# applying osb over plank decking



## joe h (Jun 8, 2011)

is it ok to apply osb over plank decking to add smoothness and strength and what type deck nail would be rwcommended


----------



## gotogregg (Sep 16, 2010)

Hey Joe H, 

Are you talking about adding OSB over your exterior deck boards? Like on your deck so you will walk on OSB instead of the decking boards?

If that is the case the answer is no. Definitely not ok. OSB, even when painted or sealed, doesn't last very long when exposed to nature and foot traffic. 

Why do you want to do this? What are your main goals? Let me know so I can figure out a better solution for your problem. -Gregg


----------



## Grumpy (Dec 12, 2003)

Gregg, I do beleive when Joe H says "deck" he is referring to the roof substrate which is commonly referred to as the roof deck by most roofers. I try not to use the words roof deck anymore when referring to the substrate since the lay person thinks about a patio type deck on a roof when the words "roof deck" are used. 

It is ok to install OSB over spaced decking. I personally prefer CDX, but regardless of my personal prefrence, we do it several times a year on various projects.

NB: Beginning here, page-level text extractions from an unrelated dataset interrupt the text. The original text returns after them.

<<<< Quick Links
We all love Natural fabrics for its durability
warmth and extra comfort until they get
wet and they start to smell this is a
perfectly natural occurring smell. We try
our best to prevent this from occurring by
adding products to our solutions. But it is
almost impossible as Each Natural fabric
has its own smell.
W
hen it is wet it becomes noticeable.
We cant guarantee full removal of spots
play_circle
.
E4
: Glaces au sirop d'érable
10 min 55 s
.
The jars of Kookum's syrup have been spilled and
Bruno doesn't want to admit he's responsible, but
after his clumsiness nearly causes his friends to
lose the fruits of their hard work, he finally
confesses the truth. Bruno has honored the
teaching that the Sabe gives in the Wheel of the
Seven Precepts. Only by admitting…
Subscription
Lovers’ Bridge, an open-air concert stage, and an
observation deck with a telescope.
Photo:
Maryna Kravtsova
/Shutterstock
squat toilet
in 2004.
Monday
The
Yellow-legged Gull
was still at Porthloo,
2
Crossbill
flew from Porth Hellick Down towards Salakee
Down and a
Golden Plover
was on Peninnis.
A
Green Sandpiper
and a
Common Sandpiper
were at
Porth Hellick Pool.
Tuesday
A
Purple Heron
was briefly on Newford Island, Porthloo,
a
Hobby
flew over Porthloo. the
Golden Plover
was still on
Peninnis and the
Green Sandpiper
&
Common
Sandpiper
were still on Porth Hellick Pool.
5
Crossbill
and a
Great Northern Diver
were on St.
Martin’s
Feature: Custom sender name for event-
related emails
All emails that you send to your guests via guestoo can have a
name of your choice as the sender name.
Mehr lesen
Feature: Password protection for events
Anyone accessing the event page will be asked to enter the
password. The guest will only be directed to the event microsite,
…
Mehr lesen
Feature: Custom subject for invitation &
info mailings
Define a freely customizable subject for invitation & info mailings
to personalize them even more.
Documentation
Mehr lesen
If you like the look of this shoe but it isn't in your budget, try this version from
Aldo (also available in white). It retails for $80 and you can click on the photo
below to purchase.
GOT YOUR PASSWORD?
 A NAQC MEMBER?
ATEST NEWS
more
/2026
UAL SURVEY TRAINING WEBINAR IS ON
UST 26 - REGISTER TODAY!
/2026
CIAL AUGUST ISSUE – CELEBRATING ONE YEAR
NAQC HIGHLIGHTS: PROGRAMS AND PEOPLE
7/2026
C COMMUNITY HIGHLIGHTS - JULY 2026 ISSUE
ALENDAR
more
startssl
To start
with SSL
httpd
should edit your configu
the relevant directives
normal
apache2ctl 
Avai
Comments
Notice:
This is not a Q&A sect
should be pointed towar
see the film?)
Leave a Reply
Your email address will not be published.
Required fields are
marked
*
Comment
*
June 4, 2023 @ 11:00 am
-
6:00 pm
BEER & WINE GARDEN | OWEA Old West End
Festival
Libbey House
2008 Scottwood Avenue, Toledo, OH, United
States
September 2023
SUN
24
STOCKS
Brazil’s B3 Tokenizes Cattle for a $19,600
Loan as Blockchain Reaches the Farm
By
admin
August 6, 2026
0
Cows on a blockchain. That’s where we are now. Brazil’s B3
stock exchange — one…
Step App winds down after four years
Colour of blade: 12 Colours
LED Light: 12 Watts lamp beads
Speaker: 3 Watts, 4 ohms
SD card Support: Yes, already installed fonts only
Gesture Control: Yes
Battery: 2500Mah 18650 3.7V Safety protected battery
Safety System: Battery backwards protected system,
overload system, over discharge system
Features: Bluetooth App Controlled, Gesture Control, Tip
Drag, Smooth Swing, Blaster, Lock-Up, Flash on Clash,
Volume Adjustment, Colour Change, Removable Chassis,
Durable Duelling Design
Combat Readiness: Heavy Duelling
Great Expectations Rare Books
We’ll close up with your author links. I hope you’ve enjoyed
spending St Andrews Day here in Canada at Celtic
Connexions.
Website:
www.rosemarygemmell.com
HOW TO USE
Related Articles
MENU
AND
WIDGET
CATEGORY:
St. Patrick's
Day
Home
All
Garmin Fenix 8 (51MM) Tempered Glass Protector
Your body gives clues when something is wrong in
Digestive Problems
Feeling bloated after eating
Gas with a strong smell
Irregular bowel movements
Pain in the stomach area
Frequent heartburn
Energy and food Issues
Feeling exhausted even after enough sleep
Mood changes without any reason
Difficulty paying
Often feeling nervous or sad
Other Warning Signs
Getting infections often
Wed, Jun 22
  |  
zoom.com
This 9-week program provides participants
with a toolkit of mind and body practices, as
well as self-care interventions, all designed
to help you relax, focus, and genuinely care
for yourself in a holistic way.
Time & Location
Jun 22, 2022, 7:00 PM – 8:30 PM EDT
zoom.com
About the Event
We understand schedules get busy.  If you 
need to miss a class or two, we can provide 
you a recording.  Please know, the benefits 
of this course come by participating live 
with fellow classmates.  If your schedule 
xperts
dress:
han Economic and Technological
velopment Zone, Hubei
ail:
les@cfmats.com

The only reason I would consider appying the osb over the plank decking is if the planks were spaced, otherwise I don't see the point. If there is uneven-ness and wavy-ness in the roof substrate it could likely be due to a framing issue, not a sheathing issue. If it is a framing issue the application of the plywood will be a waste of time and money. What ever shape the existing roof has with wavy-ness or deflection the new plywood will follow. 

If you choose to install the plywood or OSB over the decking, you want to ensure that your nails are long enough to penetrate through the decking and into the rafters. The plywood may not always line up rafter to rafter, which is in theory OK, as long as you have enough nails at the edge of the plywood sheet and into the planking. Assuming the planking is 3/4" actual (1" nominal) there should be sufficent holding power. 

I would fasten my plywood with minimum 3" nails spaced 6" OC at all edges and rafters. I would leave a 1/8" gap at all sides of the plywood for expansion and contraction. We commonly use 1/2" 3 ply cdx for applications over existing roof boards.


----------



## oh'mike (Sep 18, 2009)

Are you talking about roof sheeting? Just guessing here---If that's the case then yes you can--I like plywood better,for its nail holding abilities.

However OSB is rated for that use and is acceptable.----Mike----


Grumpy is faster at typing---and much more experienced with roofing--listen to him.-M-


----------